Mackenzie hopes industry bodies such as the Foundation for Arable Research, Beef + Lamb NZ and DairyNZ will be working on a net emission profile rather than the gross emission profile farmers are being accused of now.
“Once we can do net emission in agriculture the Government can pay us (farmers) rather than take money from us – that’s the sensible position for net benefit to agriculture.”
The deal means farmers will improve their tools for estimating and benchmarking emissions, commit to more research and development and use integrated farm plans that include a climate module.
If the industry does a good enough job and a new mechanism for pricing on-farm emissions is found, farmers won’t have to be concerned about being included in the emissions trading scheme.
But if industry is not performing that can be reversed, even as early as 2022 when the Government measures progress.
The deal takes a lot of the emotion out of the issue, Northland dairy farmer Jane Hutchings says.
The Bay of Islands farmer is chairs the Northland Farm Environment Awards and is a kiwi conservationist.
“The decision has given us the chance to work out the science behind greenhouse gas emissions and what we can do about it.
“Farmers will respond to this opportunity and there won’t be many who won’t try to reduce their emissions.
“I hope this consensus approach can be taken with water too,” she said.
Southland farmer Dean Rabbidge still has reservations about the climate change policy.
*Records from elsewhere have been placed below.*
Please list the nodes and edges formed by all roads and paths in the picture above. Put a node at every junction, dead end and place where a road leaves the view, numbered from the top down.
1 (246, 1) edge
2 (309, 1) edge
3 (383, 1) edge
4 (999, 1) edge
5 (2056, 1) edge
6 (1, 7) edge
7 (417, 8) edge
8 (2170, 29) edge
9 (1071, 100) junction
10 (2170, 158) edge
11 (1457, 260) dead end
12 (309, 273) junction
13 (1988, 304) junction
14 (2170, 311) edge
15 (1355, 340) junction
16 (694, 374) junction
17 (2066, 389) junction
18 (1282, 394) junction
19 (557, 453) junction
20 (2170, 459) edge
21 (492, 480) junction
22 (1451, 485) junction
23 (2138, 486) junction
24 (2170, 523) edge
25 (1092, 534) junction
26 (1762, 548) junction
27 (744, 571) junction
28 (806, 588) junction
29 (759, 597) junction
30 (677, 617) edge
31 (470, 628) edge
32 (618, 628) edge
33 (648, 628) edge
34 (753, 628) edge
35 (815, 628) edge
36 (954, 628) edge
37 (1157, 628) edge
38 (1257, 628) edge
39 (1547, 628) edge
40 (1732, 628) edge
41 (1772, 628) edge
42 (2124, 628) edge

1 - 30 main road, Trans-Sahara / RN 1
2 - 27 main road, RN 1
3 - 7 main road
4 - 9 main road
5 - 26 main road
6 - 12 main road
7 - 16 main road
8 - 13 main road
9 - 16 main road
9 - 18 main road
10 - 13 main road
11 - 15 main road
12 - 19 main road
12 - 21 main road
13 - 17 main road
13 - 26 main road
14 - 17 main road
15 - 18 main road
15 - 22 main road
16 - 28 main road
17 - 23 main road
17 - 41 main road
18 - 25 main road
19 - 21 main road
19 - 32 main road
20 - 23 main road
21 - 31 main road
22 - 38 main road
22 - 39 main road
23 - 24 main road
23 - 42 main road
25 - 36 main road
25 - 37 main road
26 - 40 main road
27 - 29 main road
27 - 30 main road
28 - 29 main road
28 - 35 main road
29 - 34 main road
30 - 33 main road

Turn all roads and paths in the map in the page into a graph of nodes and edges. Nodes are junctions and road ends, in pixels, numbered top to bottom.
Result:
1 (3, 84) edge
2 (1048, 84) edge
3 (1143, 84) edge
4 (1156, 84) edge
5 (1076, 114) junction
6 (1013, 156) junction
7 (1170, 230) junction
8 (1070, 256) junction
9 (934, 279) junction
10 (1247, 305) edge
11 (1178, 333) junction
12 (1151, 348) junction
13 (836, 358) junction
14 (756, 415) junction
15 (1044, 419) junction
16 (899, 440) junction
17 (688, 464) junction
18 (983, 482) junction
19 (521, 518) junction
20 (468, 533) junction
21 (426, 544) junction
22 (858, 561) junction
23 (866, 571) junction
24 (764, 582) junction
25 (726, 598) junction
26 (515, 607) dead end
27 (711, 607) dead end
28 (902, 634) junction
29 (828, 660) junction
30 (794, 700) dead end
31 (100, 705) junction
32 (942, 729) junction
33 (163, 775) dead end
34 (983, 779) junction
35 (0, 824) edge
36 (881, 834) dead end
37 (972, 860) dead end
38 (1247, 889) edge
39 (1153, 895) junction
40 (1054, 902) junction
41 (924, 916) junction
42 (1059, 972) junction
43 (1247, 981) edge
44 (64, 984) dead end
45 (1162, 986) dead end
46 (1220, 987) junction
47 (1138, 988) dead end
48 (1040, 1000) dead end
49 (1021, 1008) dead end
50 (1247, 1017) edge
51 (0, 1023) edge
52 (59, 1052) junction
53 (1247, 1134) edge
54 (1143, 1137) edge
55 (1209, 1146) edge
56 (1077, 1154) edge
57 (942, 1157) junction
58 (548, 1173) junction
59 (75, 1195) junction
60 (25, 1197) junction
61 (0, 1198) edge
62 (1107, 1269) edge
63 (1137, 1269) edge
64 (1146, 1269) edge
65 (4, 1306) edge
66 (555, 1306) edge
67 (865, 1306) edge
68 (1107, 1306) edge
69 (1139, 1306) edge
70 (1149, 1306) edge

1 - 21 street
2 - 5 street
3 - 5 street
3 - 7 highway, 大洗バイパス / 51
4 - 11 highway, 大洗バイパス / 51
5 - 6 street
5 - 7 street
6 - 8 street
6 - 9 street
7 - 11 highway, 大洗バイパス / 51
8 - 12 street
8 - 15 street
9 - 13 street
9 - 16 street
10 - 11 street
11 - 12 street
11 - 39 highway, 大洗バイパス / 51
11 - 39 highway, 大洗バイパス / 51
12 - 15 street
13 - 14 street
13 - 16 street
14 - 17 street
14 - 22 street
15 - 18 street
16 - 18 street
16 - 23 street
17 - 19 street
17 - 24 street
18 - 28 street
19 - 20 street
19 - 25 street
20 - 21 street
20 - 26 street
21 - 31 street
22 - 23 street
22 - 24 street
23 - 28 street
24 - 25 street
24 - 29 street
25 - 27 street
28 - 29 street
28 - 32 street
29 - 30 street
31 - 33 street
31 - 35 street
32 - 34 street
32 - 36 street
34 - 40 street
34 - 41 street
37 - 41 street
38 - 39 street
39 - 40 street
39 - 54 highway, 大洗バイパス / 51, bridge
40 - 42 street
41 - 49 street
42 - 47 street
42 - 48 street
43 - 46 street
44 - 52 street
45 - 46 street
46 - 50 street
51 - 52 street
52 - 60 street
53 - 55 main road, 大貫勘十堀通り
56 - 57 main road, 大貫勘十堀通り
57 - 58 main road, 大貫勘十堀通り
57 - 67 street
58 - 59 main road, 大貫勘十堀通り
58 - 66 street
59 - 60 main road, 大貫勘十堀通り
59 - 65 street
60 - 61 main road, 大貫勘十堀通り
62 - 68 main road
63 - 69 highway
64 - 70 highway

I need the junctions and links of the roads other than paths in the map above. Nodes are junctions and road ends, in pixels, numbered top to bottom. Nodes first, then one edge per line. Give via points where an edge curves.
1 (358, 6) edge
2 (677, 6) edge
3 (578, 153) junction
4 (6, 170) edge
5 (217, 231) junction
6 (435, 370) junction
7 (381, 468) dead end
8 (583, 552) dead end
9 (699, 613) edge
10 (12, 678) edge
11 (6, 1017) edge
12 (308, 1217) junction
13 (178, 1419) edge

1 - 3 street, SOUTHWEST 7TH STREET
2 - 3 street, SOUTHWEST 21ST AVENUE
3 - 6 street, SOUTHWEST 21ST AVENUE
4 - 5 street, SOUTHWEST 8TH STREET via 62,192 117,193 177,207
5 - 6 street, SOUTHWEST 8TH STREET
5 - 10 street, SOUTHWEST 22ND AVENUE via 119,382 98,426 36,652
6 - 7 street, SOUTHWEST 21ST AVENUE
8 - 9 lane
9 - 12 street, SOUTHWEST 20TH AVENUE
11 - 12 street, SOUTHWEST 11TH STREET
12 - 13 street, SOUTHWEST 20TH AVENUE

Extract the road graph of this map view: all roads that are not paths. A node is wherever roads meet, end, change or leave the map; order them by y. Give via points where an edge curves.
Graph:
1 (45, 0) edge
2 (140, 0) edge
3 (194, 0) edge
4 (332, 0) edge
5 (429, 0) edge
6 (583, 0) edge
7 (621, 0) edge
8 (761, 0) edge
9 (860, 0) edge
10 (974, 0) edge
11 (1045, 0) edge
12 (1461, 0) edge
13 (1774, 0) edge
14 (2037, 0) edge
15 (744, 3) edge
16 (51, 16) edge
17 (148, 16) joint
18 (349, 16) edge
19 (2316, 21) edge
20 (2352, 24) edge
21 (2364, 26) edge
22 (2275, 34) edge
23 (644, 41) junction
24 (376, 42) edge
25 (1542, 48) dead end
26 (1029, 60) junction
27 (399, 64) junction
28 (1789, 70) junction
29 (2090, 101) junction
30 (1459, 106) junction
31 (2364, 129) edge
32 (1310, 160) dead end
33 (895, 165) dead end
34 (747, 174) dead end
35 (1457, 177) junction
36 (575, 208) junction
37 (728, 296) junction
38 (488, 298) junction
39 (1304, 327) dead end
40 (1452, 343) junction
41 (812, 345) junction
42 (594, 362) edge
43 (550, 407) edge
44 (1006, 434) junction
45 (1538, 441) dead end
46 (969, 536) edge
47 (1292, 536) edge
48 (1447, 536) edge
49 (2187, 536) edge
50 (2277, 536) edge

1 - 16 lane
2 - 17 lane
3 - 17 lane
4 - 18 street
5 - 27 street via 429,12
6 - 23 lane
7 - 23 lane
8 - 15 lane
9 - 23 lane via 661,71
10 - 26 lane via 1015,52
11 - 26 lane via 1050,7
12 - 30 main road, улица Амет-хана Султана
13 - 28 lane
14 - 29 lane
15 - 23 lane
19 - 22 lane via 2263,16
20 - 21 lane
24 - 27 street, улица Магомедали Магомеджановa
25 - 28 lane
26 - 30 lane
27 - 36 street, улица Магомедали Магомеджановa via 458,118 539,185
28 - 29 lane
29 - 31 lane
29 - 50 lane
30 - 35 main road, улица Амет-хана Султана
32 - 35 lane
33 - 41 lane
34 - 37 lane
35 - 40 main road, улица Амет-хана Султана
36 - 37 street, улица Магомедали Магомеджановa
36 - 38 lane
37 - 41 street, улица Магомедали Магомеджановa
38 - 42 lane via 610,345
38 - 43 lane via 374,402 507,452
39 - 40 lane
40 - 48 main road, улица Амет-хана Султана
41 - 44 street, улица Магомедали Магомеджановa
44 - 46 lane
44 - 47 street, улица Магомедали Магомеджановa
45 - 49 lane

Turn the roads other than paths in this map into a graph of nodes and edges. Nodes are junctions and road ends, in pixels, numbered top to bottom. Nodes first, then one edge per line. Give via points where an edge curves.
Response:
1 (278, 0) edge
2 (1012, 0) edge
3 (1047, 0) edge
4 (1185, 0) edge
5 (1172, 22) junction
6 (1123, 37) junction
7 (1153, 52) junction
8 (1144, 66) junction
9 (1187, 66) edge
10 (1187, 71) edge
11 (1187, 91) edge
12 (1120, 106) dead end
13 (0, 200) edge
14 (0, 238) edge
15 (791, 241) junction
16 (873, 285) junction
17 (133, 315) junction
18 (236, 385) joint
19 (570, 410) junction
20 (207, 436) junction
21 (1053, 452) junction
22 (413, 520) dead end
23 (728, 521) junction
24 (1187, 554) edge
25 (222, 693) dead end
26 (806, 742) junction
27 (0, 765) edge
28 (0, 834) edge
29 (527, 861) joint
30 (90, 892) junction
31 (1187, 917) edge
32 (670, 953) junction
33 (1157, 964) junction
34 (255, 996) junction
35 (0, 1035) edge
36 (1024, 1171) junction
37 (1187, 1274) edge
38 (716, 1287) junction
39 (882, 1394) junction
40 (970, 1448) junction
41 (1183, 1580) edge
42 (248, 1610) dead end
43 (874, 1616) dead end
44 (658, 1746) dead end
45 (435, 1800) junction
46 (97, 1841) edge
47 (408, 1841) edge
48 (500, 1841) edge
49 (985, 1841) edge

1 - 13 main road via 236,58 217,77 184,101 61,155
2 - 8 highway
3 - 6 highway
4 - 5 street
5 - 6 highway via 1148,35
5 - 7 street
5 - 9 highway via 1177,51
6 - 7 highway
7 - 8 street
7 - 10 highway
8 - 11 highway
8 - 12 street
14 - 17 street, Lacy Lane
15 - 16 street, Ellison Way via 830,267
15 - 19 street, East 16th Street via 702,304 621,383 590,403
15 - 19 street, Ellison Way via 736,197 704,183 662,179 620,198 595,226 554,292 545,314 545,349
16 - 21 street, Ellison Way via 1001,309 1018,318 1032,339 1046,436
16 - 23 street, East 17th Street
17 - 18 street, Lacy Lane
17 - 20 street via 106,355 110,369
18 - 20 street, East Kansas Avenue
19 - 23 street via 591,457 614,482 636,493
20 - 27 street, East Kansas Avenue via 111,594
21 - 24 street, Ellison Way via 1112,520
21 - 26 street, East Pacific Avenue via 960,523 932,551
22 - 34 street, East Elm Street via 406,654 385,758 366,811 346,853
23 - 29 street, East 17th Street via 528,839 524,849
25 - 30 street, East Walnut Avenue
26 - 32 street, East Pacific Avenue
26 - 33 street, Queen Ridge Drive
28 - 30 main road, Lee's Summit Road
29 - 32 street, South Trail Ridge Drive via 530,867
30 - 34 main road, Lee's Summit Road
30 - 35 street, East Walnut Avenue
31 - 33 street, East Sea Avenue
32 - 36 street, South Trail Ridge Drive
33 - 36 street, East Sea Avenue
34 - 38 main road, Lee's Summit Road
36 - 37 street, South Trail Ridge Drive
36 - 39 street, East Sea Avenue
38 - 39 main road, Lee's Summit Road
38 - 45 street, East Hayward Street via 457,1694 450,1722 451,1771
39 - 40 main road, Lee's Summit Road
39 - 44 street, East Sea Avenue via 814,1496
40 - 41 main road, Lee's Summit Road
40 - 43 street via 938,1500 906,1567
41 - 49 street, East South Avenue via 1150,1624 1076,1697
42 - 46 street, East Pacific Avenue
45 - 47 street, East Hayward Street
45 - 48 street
He is pleased he won’t be levied but says farmers are being constrained in the tools they can use to reduce emissions.
“We are going into a gunfight with a knife,” he says
Air NZ can offset emissions by asking ticket buyers to pay for the airline to plant trees while farmers are denied the ability to offset their emissions, at least until 2025, with tree planting.
Similarly, farmers are being outbid for land by forestry companies that can gain financially from sequestering carbon while affecting communities, landscape and biodiversity.
In contrast, restrictive laws on gene editing have not kept up with technology and limit the sector’s ability to develop new products such as low greenhouse gas emitting grasses and feed.